Put everything from the line containing "### Best Practices" down to the end of the records into a Markdown table with the columns Row and Line, numbering each row and leaving out blank lines.

------ Given information

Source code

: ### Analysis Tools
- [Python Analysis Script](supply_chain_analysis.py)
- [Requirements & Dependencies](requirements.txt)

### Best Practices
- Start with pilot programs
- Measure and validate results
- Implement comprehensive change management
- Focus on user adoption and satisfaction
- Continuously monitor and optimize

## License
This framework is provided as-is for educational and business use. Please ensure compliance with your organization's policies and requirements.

------------

**Answer section**
| Row | Line |
|---|---|
| 1 | ### Best Practices |
| 2 | - Start with pilot programs |
| 3 | - Measure and validate results |
| 4 | - Implement comprehensive change management |
| 5 | - Focus on user adoption and satisfaction |
| 6 | - Continuously monitor and optimize |
| 7 | ## License |
| 8 | This framework is provided as-is for educational and business use. Please ensure compliance with your organization's policies and requirements. |